De la même manière que ceux qui ostracisent l’autre en identifiant péremptoirement qui il est (« je te rejette comme individu d’extrême droite parce que j’ai décidé que tu étais d’extrême droite »), les zélateurs des ordres venus d’en haut refusent de situer la cause en eux. Ils se justifient en disant « ce n’est pas moi, on est dans un système, il faut bien obéir », mais trouvent malgré ce qu’ils disent un grand plaisir à nager dans l’aquarium. Ils n’obéissent pas seulement parce qu’il le faut, ils aiment aussi obéir ; c’est à la fois un pouvoir qu’ils se donnent de critiquer celui qui veut sortir du bocal, mais aussi un moyen d’obtenir l’assentiment du maître. C’est le rapporteur dans la classe quand nous étions petits.

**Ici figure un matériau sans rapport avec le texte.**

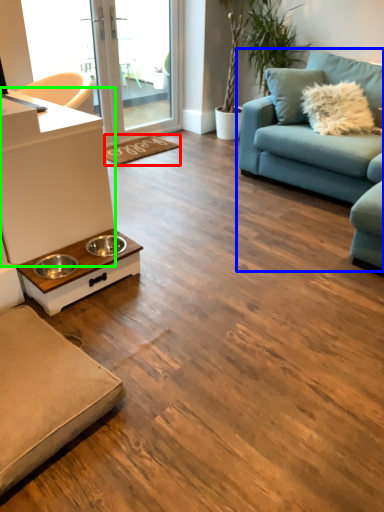
Question: Based on their relative distances, which object is farther from doormat (highlighted by a red box)? Choose from studio couch (highlighted by a blue box) and counter top (highlighted by a green box).

Choices:
 (A) studio couch
 (B) counter top

Answer: (B)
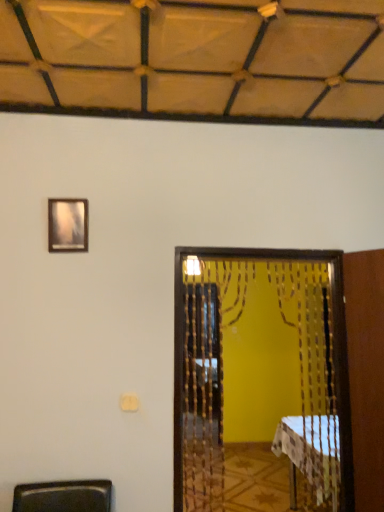
You are a GUI agent. You are given a task and a screenshot of the screen. Output one action in this format:
    pyautogui.click(x=<x>, y=<y>)
    Task: Click on the white checkered tablecloth at lower right
    
    Given the screenshot: What is the action you would take?
    pyautogui.click(x=311, y=453)

Describe the element at coordinates (261, 379) in the screenshot. I see `wooden beaded screen door at center` at that location.

In the scene shown: What is the approximate width of wooden beaded screen door at center?

1.93 inches.

Describe the element at coordinates (68, 225) in the screenshot. I see `wooden frame at upper left` at that location.

In order to face wooden frame at upper left, should I rotate leftwards or rightwards?

You should rotate left by 16.510 degrees.

The image size is (384, 512). I want to click on white checkered tablecloth at lower right, so click(311, 453).

Does point (71, 242) lie behind point (242, 420)?

No, it is not.

Considering the relative positions of wooden frame at upper left and wooden beaded screen door at center in the image provided, is wooden frame at upper left to the left or to the right of wooden beaded screen door at center?

Clearly, wooden frame at upper left is on the left of wooden beaded screen door at center in the image.

Can you tell me how much wooden frame at upper left and wooden beaded screen door at center differ in facing direction?

0.1 degrees separate the facing orientations of wooden frame at upper left and wooden beaded screen door at center.

Who is shorter, wooden frame at upper left or wooden beaded screen door at center?

With less height is wooden frame at upper left.

How different are the orientations of wooden beaded screen door at center and wooden frame at upper left in degrees?

0.1 degrees separate the facing orientations of wooden beaded screen door at center and wooden frame at upper left.

Considering the relative positions of wooden beaded screen door at center and wooden frame at upper left in the image provided, is wooden beaded screen door at center in front of wooden frame at upper left?

Yes.

You are a GUI agent. You are given a task and a screenshot of the screen. Output one action in this format:
    pyautogui.click(x=<x>, y=<y>)
    Task: Click on the screen door below the wooden frame at upper left (from a real-world perspective)
    The height and width of the screenshot is (512, 384).
    Given the screenshot: What is the action you would take?
    pyautogui.click(x=261, y=379)

Is wooden beaded screen door at center to the left or to the right of wooden frame at upper left in the image?

Clearly, wooden beaded screen door at center is on the right of wooden frame at upper left in the image.

Does white checkered tablecloth at lower right lie behind wooden frame at upper left?

Yes, white checkered tablecloth at lower right is further from the camera.

Considering the relative sizes of white checkered tablecloth at lower right and wooden frame at upper left in the image provided, is white checkered tablecloth at lower right bigger than wooden frame at upper left?

Yes, white checkered tablecloth at lower right is bigger than wooden frame at upper left.

Is point (303, 422) more distant than point (66, 204)?

Yes, it is.

Locate an element on the screen. table that appears below the wooden frame at upper left (from the image's perspective) is located at coordinates (311, 453).

Relative to white checkered tablecloth at lower right, is wooden frame at upper left in front or behind?

Visually, wooden frame at upper left is located in front of white checkered tablecloth at lower right.

Is wooden frame at upper left shorter than white checkered tablecloth at lower right?

Indeed, wooden frame at upper left has a lesser height compared to white checkered tablecloth at lower right.

Consider the image. From the image's perspective, is wooden frame at upper left above white checkered tablecloth at lower right?

Yes, from the image's perspective, wooden frame at upper left is over white checkered tablecloth at lower right.

Considering the relative positions of wooden frame at upper left and white checkered tablecloth at lower right in the image provided, is wooden frame at upper left to the left of white checkered tablecloth at lower right from the viewer's perspective?

Correct, you'll find wooden frame at upper left to the left of white checkered tablecloth at lower right.

Considering the relative positions of wooden beaded screen door at center and white checkered tablecloth at lower right in the image provided, is wooden beaded screen door at center behind white checkered tablecloth at lower right?

No, it is in front of white checkered tablecloth at lower right.

Is wooden beaded screen door at center wider or thinner than white checkered tablecloth at lower right?

Considering their sizes, wooden beaded screen door at center looks slimmer than white checkered tablecloth at lower right.

Considering the points (263, 362) and (276, 450), which point is in front, point (263, 362) or point (276, 450)?

The point (263, 362) is more forward.

The width and height of the screenshot is (384, 512). Identify the location of screen door on the left side of white checkered tablecloth at lower right. (261, 379).

Based on the photo, are white checkered tablecloth at lower right and wooden beaded screen door at center making contact?

No, white checkered tablecloth at lower right is not touching wooden beaded screen door at center.

From a real-world perspective, is white checkered tablecloth at lower right located higher than wooden beaded screen door at center?

Actually, white checkered tablecloth at lower right is physically below wooden beaded screen door at center in the real world.

From the image's perspective, is white checkered tablecloth at lower right located beneath wooden beaded screen door at center?

Yes, from the image's perspective, white checkered tablecloth at lower right is below wooden beaded screen door at center.

Image resolution: width=384 pixels, height=512 pixels. In order to click on picture frame on the left of wooden beaded screen door at center in this screenshot , I will do `click(68, 225)`.

This screenshot has height=512, width=384. Find the location of `screen door below the wooden frame at upper left (from a real-world perspective)`. screen door below the wooden frame at upper left (from a real-world perspective) is located at coordinates (261, 379).

Estimate the real-world distances between objects in this image. Which object is further from white checkered tablecloth at lower right, wooden beaded screen door at center or wooden frame at upper left?

wooden frame at upper left.

Looking at the image, which one is located closer to wooden frame at upper left, wooden beaded screen door at center or white checkered tablecloth at lower right?

wooden beaded screen door at center.

Considering their positions, is white checkered tablecloth at lower right positioned closer to wooden beaded screen door at center than wooden frame at upper left?

The object closer to wooden beaded screen door at center is white checkered tablecloth at lower right.

From the image, which object appears to be nearer to wooden beaded screen door at center, wooden frame at upper left or white checkered tablecloth at lower right?

white checkered tablecloth at lower right lies closer to wooden beaded screen door at center than the other object.

Based on their spatial positions, is wooden frame at upper left or wooden beaded screen door at center further from white checkered tablecloth at lower right?

wooden frame at upper left is further to white checkered tablecloth at lower right.

When comparing their distances from wooden frame at upper left, does white checkered tablecloth at lower right or wooden beaded screen door at center seem further?

white checkered tablecloth at lower right is positioned further to the anchor wooden frame at upper left.

Locate an element on the screen. This screenshot has height=512, width=384. screen door between wooden frame at upper left and white checkered tablecloth at lower right vertically is located at coordinates (261, 379).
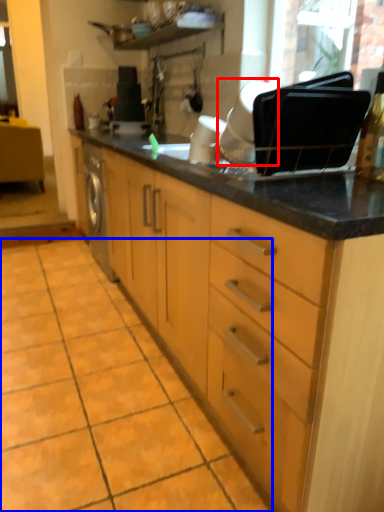
Question: Which object appears closest to the camera in this image, appliance (highlighted by a red box) or ceramic tile (highlighted by a blue box)?

Choices:
 (A) appliance
 (B) ceramic tile

Answer: (B)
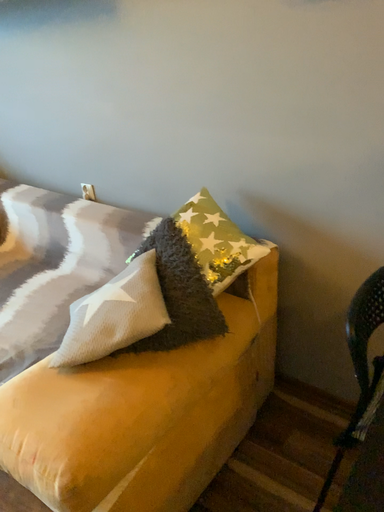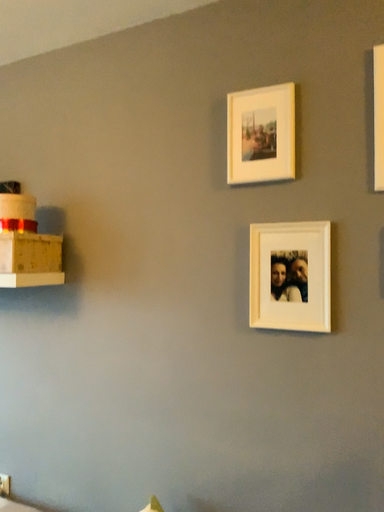
Question: How did the camera likely rotate when shooting the video?

Choices:
 (A) rotated downward
 (B) rotated upward

Answer: (B)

Ce réseau de personnel obéissant, du directeur au subalterne, est ce qui permet le déploiement totalitaire. Toutes ces petites mains peuvent être considérées comme une sorte de totalitarisme soft diffus, mais qui, mises ensemble, offrent les conditions de la mise en œuvre du totalitarisme hard.

Ils sont les acteurs zélés et consentants d’un système auquel ils attribuent la seule responsabilité dans l’état du monde, alors que ce système n’existe que par l’agrégation de toutes les petites actions individuelles. C’est tous les insectes mis ensemble qui forment la nuée, même si évidemment la masse influe sur chacun d’eux. Parmi ces influences, celle insidieuse qui fait que chacun a peur de penser contre le narratif officiel et qu’il se croit seul à considérer que quelque chose ne va pas, cela créant l’illusion du consensus.

Pour ceux qui demandent encore «que faire»: dites NON, cassez le spectacle, révoltez-vous. Et créons ensemble des îlots «hors» système.